Since 2006, the US has averaged 28 imported infections of CHIK annually in passengers returning from countries with the disease. Altogether during 2014, 243 imported cases have been recorded in 31 states and two territories. This year, Puerto Rico and the US Virgin Islands reported 121 and two cases of locally acquired CHIK to the CDC, respectively [20] "The arrival of chikungunya virus, first in the tropical Americas and now in the US, underscores the risks posed by this and other exotic pathogens," said Roger Nasci, chief of CDC’s Arboviral Diseases Branch.
Treatment
No licensed vaccine or specific medication is currently available. Treatment is palliative and consists of rest, hydration, and the use of analgesics and antipyretics [21]. Most patients’ symptoms improve within 1 week. Joint pain can persist for months [4]. One method to diagnose the disease is by measuring the levels of IgM antibodies against the CHIKV, which are usually measurable by immunochromatographic methods within a few days after infection and remain elevated for approximately 3 to 4 months [22].
Prevention
The best way to prevent CHIK is to avoid Aedes mosquito bites by using the following precautions: use air conditioning or window and door screens when indoors, use insect repellents, and wear long sleeves and pants when outdoors.
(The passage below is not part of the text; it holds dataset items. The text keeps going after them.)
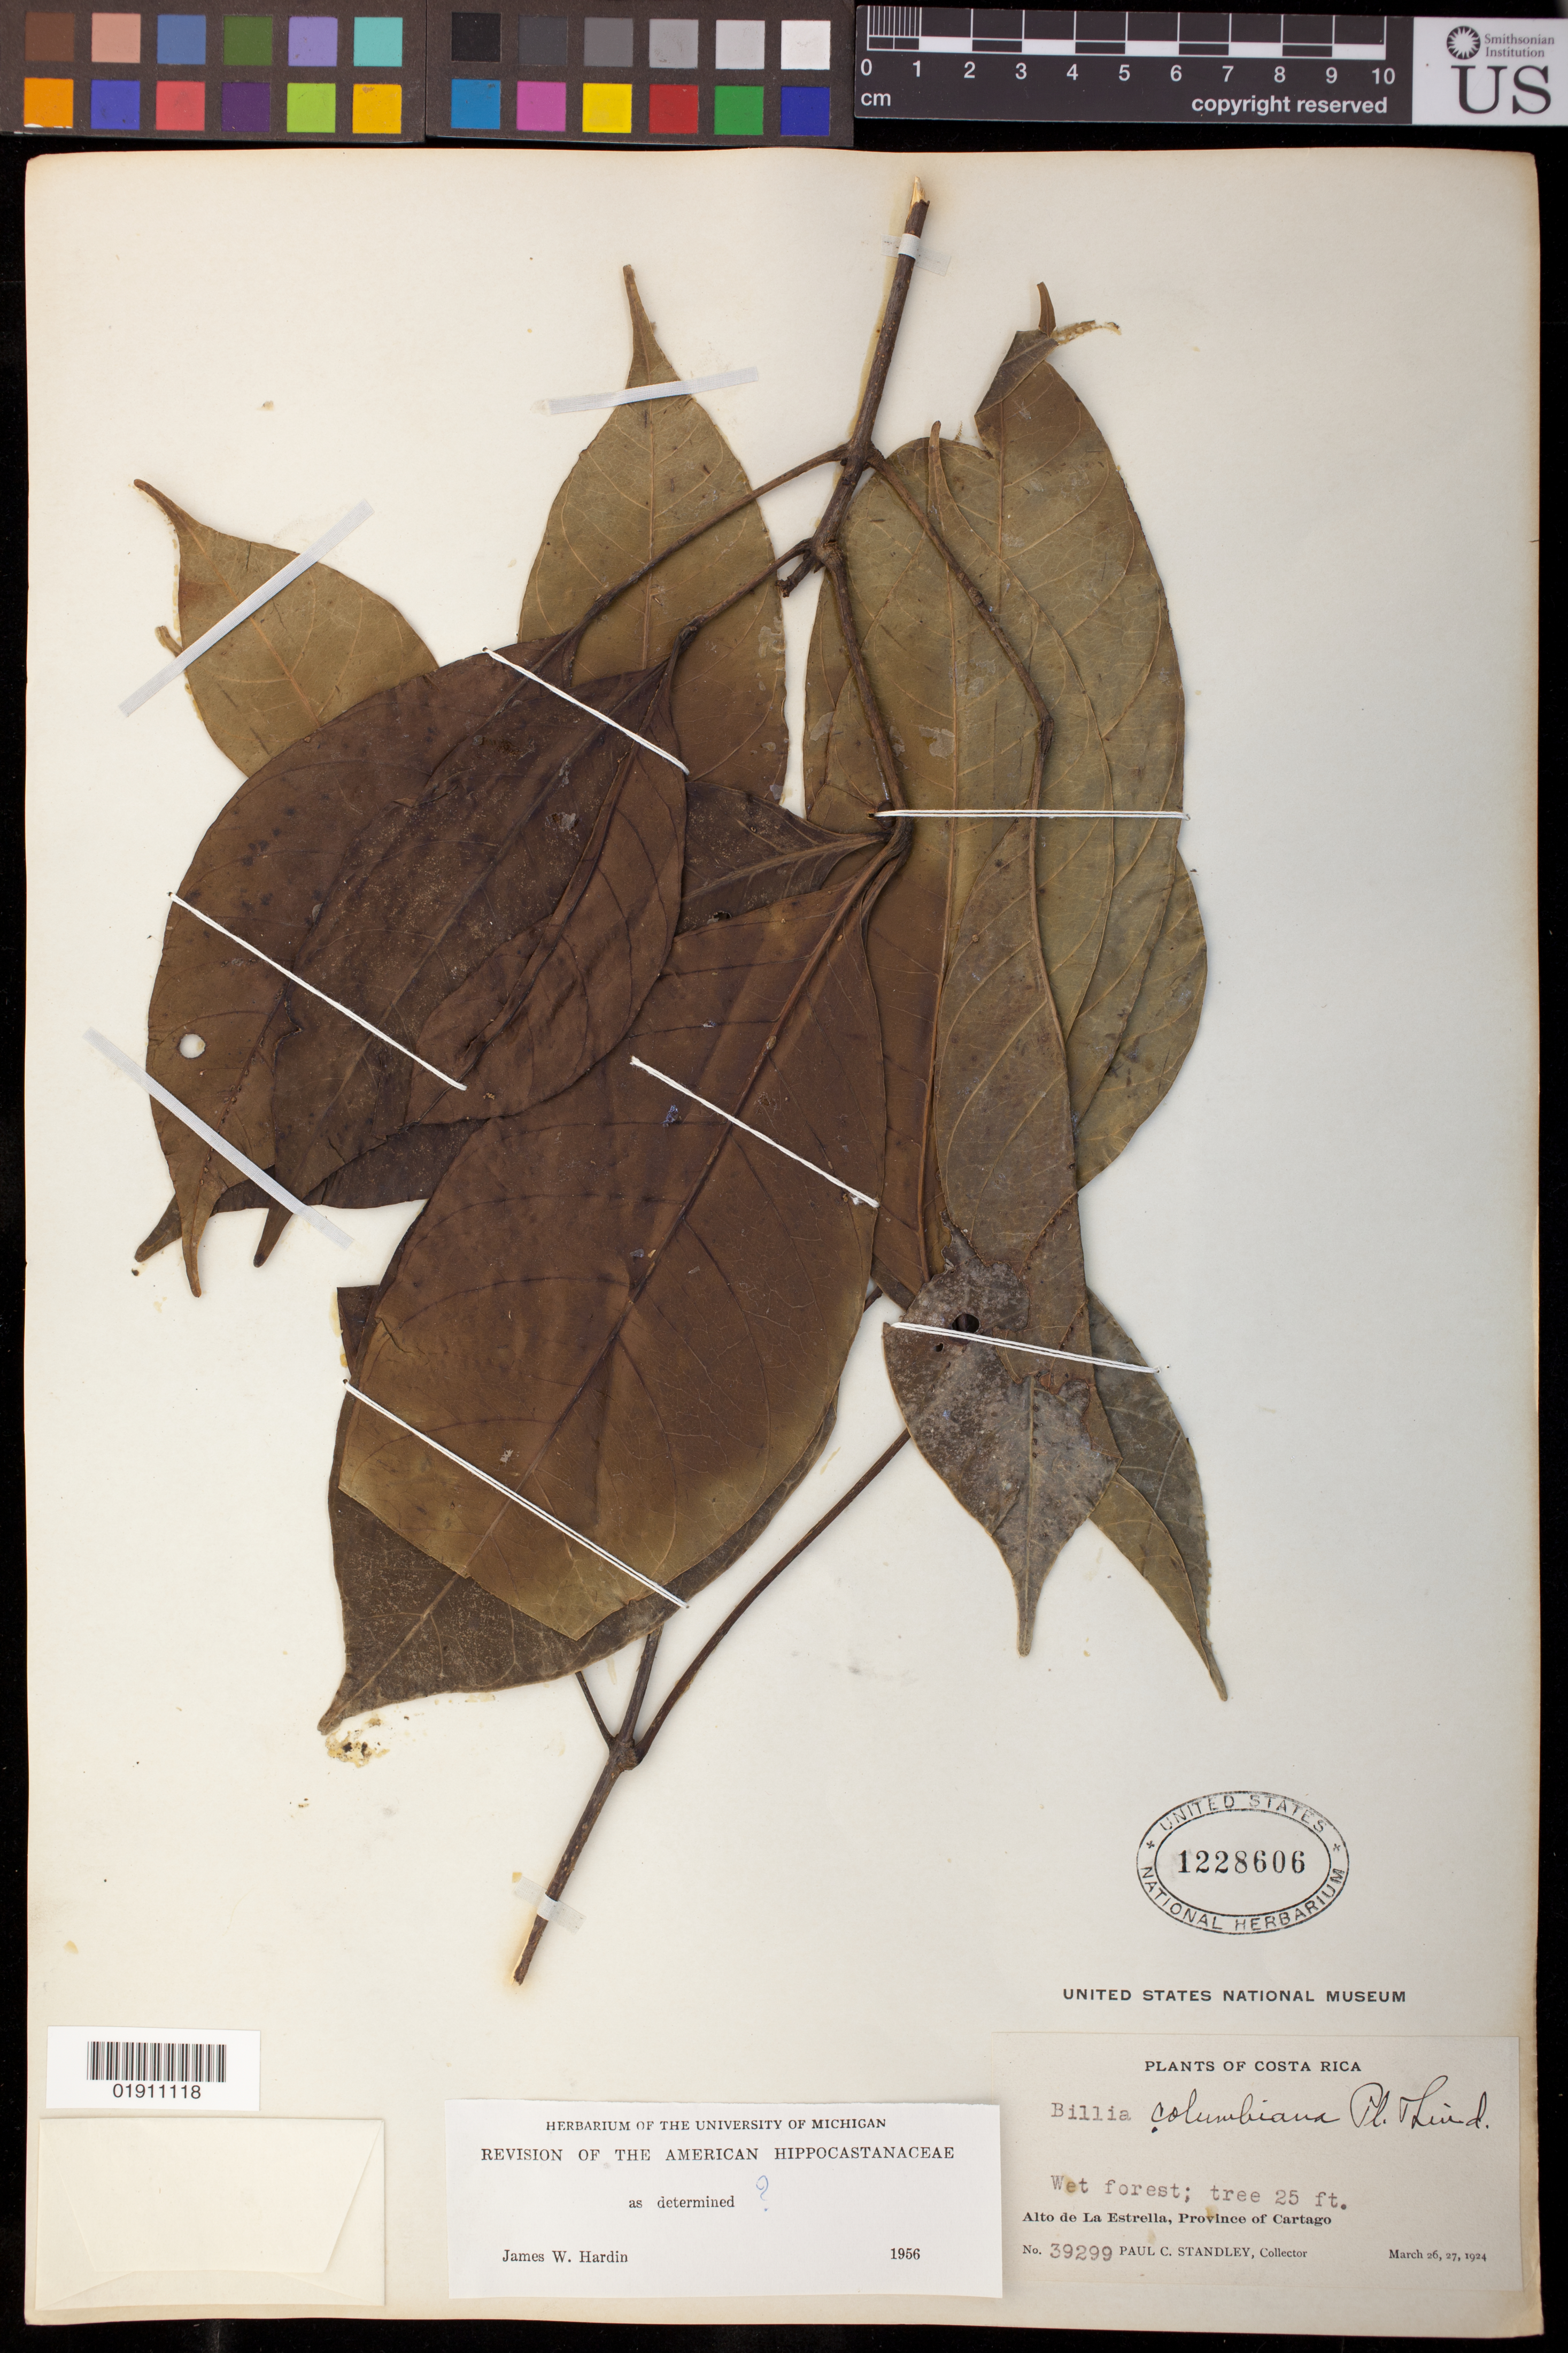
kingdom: Plantae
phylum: Tracheophyta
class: Magnoliopsida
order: Sapindales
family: Sapindaceae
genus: Billia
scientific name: Billia columbiana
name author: Planch. & Linden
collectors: P. C. Standley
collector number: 39299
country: Costa Rica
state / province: Cartago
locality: Alto de La Estrella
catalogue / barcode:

Persons infected with CHIKV should be protected from mosquito exposure during the first week of illness to prevent the further spread of the virus to the community [23].
Passengers returning from countries where the CHIKV is present and those residing in states where the CHIKV has been detected in the continental US should pursue medical attention if they experience CHIK symptoms. Health care providers in areas with reported cases should be on the alert for probable cases. Patients infected with CHIKV should protect themselves by applying insect repellents, using air conditioning or window and door screens to exclude the mosquitoes, wearing long pants and long sleeved shirts, and discharging standing water in the outdoors. Protecting oneself and others from mosquito bites during the first few days of illness can help to prevent other mosquitoes from becoming infected and reduce the risk of further spread.
It is still not known what course CHIK will take now in the US. CDC officials believe that CHIK will behave like dengue virus in the US, where imported cases have resulted in sporadic local transmission but have not caused widespread outbreaks. Local transmission has been reported in 23 countries in the hemisphere prior to the US case.

Discussion

There are favorable conditions for the local transmission of CHIK in the US; the main reasons are: a) the capacity of Ae. Albopictus to transmit the Asian genotype of CHIKV, which is prevalent in the Caribbean and which could facilitate the local transmission and spread of the disease in the US in areas where the mosquito is known to be common; b) the three major destinations of passengers departing the infected areas of the Caribbean are the US, France, and the Netherlands Antilles; c) the first autochthonous transmission of infection has been reported on July 17, 2014 in Florida in a male patient who had not recently toured any foreign country; d) CDC officials believe CHIK will behave like dengue virus in the US, where imported cases have resulted in sporadic local transmission but have not caused widespread outbreaks; and e) the population has no immunity to this pathogen, which is new in the US.

Conclusion

The first case of local transmission of CHIK has been reported in Florida, where there are conditions that support local transmission and dissemination of the virus. Prevention is the key element in combating the disease, because there is no treatment or vaccine against this painful disease. More research to discover vaccines and antivirals against this virus and to contain the Aedes mosquito are urgently needed.